The Generic Statistical Business Processes Model (GSBPM 2018) presents the processes that may be followed by the National Statistics Institutes (NSIs) to produce statistical outputs. It provides a standard framework and harmonised terminology to help statistical organisations to modernise their statistical production processes, as well as to share methods and components. The GSBPM can also be used as a template for harmonizing statistical computing infrastructures: for this reason, we describe here a simple mapping of th ARC application functionalities to the GSBPM phases and sub-processes.
The main functionalities of the ARC application related to the data processing life cycle are linked to the GSBPM “Process” step, and more precisely to elementary treatments necessary to integrate data, engage basic cleaning and editing tasks, but also transformation operations that are necessary to convert raw data into a statistical database compliant with statistical concepts and units. This is mainly related to sub-processes going from “5.1 - Integrate data” to “5.5 - Derive new variable and units”:
Previously to theses steps, ARC is also built to host raw data files that have been collected and deliver environment for storing large data collection before being processed. It thus can be used as a collection tool according to GBSPM sub-process “4.4 - Finalise collection”, loading the collected data and metadata into a suitable electronic environment for further processing.
Because it includes sandbox creation and testing procedures of user rules, ARC application is also compliant with GSBPM subprocesses dedicated to “2.5 - design processing” and “3.6 - test statistical business process”.
If the ARC service is selected by the I3S ESSNet, new developments will be engaged to add functionalities that will expand the GSBPM coverage of the service to the sub-processes 5.7 (“Calculate aggregates”) and 6.2 (“Validate output”), with the ability to use aggregations to perform advanced controls, filtering, or formatting, and also produce indicators and counts (see below, “iteration 3: add an aggregate module”).
The ARC software includes functions of configuration and execution for file processing pipelines.
The processing of a file in ARC is materialized by a sequential execution of elementary services which are also called “processing modules”. These modules are instantiable in disjoint execution environments called “sandboxes”.
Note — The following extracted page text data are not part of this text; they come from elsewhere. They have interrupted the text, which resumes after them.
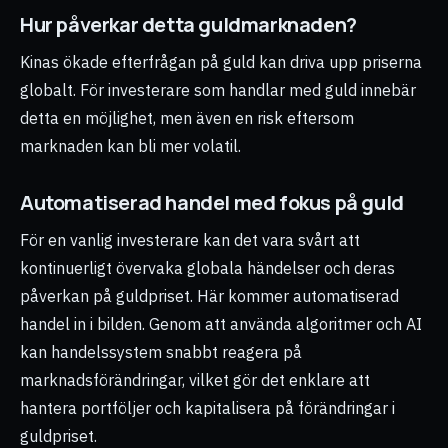
Hur påverkar detta guldmarknaden?
Kinas ökade efterfrågan på guld kan driva upp priserna
globalt. För investerare som handlar med guld innebär
detta en möjlighet, men även en risk eftersom
marknaden kan bli mer volatil.
Automatiserad handel med fokus på guld
För en vanlig investerare kan det vara svårt att
kontinuerligt övervaka globala händelser och deras
påverkan på guldpriset. Här kommer automatiserad
handel in i bilden. Genom att använda algoritmer och AI
kan handelssystem snabbt reagera på
marknadsförändringar, vilket gör det enklare att
hantera portföljer och kapitalisera på förändringar i
guldpriset.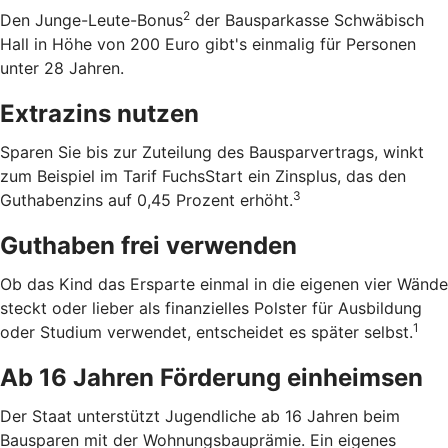
2
Den Junge-Leute-Bonus
der Bausparkasse Schwäbisch
Hall in Höhe von 200 Euro gibt's einmalig für Personen
unter 28 Jahren.
Extrazins nutzen
Sparen Sie bis zur Zuteilung des Bausparvertrags, winkt
zum Beispiel im Tarif FuchsStart ein Zinsplus, das den
3
Guthabenzins auf 0,45 Prozent erhöht.
Guthaben frei verwenden
Ob das Kind das Ersparte einmal in die eigenen vier Wände
steckt oder lieber als finanzielles Polster für Ausbildung
1
oder Studium verwendet, entscheidet es später selbst.
Ab 16 Jahren Förderung einheimsen
Der Staat unterstützt Jugendliche ab 16 Jahren beim
Bausparen mit der Wohnungsbauprämie. Ein eigenes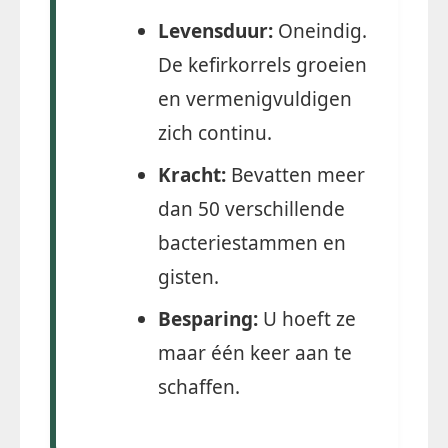
Levensduur:
Oneindig.
De kefirkorrels groeien
en vermenigvuldigen
zich continu.
Kracht:
Bevatten meer
dan 50 verschillende
bacteriestammen en
gisten.
Besparing:
U hoeft ze
maar één keer aan te
schaffen.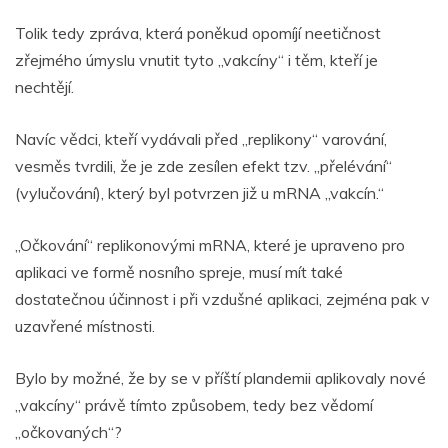
Tolik tedy zpráva, která poněkud opomíjí neetičnost
zřejmého úmyslu vnutit tyto „vakcíny“ i těm, kteří je
nechtějí.
Navíc vědci, kteří vydávali před „replikony“ varování,
vesměs tvrdili, že je zde zesílen efekt tzv. „přelévání“
(vylučování), který byl potvrzen již u mRNA „vakcín.“
„Očkování“ replikonovými mRNA, které je upraveno pro
aplikaci ve formě nosního spreje, musí mít také
dostatečnou účinnost i při vzdušné aplikaci, zejména pak v
uzavřené místnosti.
Bylo by možné, že by se v příští plandemii aplikovaly nové
„vakcíny“ právě tímto způsobem, tedy bez vědomí
„očkovaných“?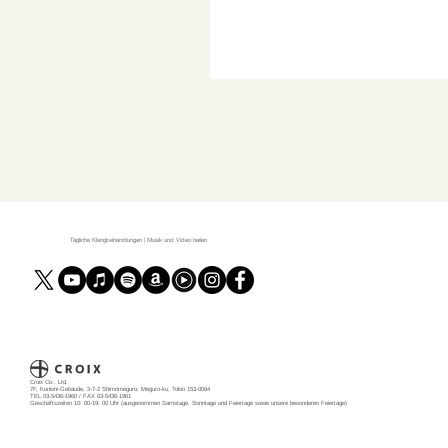
Tägliche Klangbehandlungen | Musik und Video heilen
Croix Co., Ltd.
7F, Konishi-Gebäude, 3-7-2 Shimomeguro, Meguro-ku, Tokio 153-0064
TEL 03-5436-1960 / FAX 03-5436-1961
Geschäftszeiten 10: 00-19: 00 Uhr (ausgenommen Samstage, Sonntage und Feiertage sowie unsere besonderen Feiertage)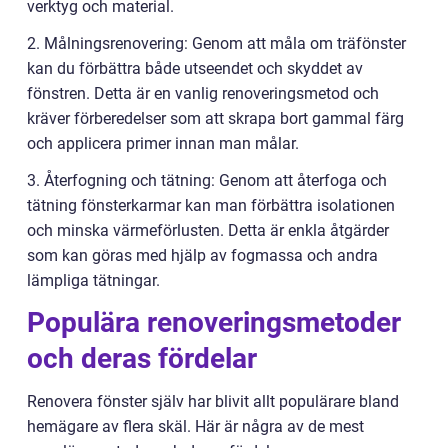
verktyg och material.
2. Målningsrenovering: Genom att måla om träfönster
kan du förbättra både utseendet och skyddet av
fönstren. Detta är en vanlig renoveringsmetod och
kräver förberedelser som att skrapa bort gammal färg
och applicera primer innan man målar.
3. Återfogning och tätning: Genom att återfoga och
tätning fönsterkarmar kan man förbättra isolationen
och minska värmeförlusten. Detta är enkla åtgärder
som kan göras med hjälp av fogmassa och andra
lämpliga tätningar.
Populära renoveringsmetoder
och deras fördelar
Renovera fönster själv har blivit allt populärare bland
hemägare av flera skäl. Här är några av de mest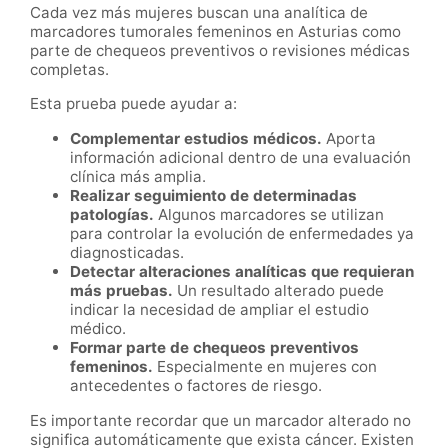
Cada vez más mujeres buscan una analítica de
marcadores tumorales femeninos en Asturias como
parte de chequeos preventivos o revisiones médicas
completas.
Esta prueba puede ayudar a:
Complementar estudios médicos.
Aporta
información adicional dentro de una evaluación
clínica más amplia.
Realizar seguimiento de determinadas
patologías.
Algunos marcadores se utilizan
para controlar la evolución de enfermedades ya
diagnosticadas.
Detectar alteraciones analíticas que requieran
más pruebas.
Un resultado alterado puede
indicar la necesidad de ampliar el estudio
médico.
Formar parte de chequeos preventivos
femeninos.
Especialmente en mujeres con
antecedentes o factores de riesgo.
Es importante recordar que un marcador alterado no
significa automáticamente que exista cáncer. Existen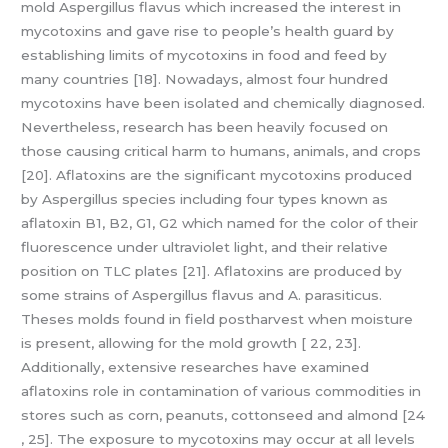
mold Aspergillus flavus which increased the interest in
mycotoxins and gave rise to people’s health guard by
establishing limits of mycotoxins in food and feed by
many countries [18]. Nowadays, almost four hundred
mycotoxins have been isolated and chemically diagnosed.
Nevertheless, research has been heavily focused on
those causing critical harm to humans, animals, and crops
[20]. Aflatoxins are the significant mycotoxins produced
by Aspergillus species including four types known as
aflatoxin B1, B2, G1, G2 which named for the color of their
fluorescence under ultraviolet light, and their relative
position on TLC plates [21]. Aflatoxins are produced by
some strains of Aspergillus flavus and A. parasiticus.
Theses molds found in field postharvest when moisture
is present, allowing for the mold growth [ 22, 23].
Additionally, extensive researches have examined
aflatoxins role in contamination of various commodities in
stores such as corn, peanuts, cottonseed and almond [24
, 25]. The exposure to mycotoxins may occur at all levels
The choice, the scheduling, or the internal operations of the modules are based on user written rules defined for the chosen sandbox. ARC therefore allows the user to experiment with different processing rules for identical files in different sandboxes.
ARC provides a web interface to lead the user through the rule definitions. The language for defining complex rules is based on the SQL language.
The ARC modules treatments are performed by the database and parallelized by file at runtime.
The database keeps track of the actions of the software and allows the synchronization service to automatically rebuild a consistent system if necessary. User defined rules and metadata are stored and versioned in the database.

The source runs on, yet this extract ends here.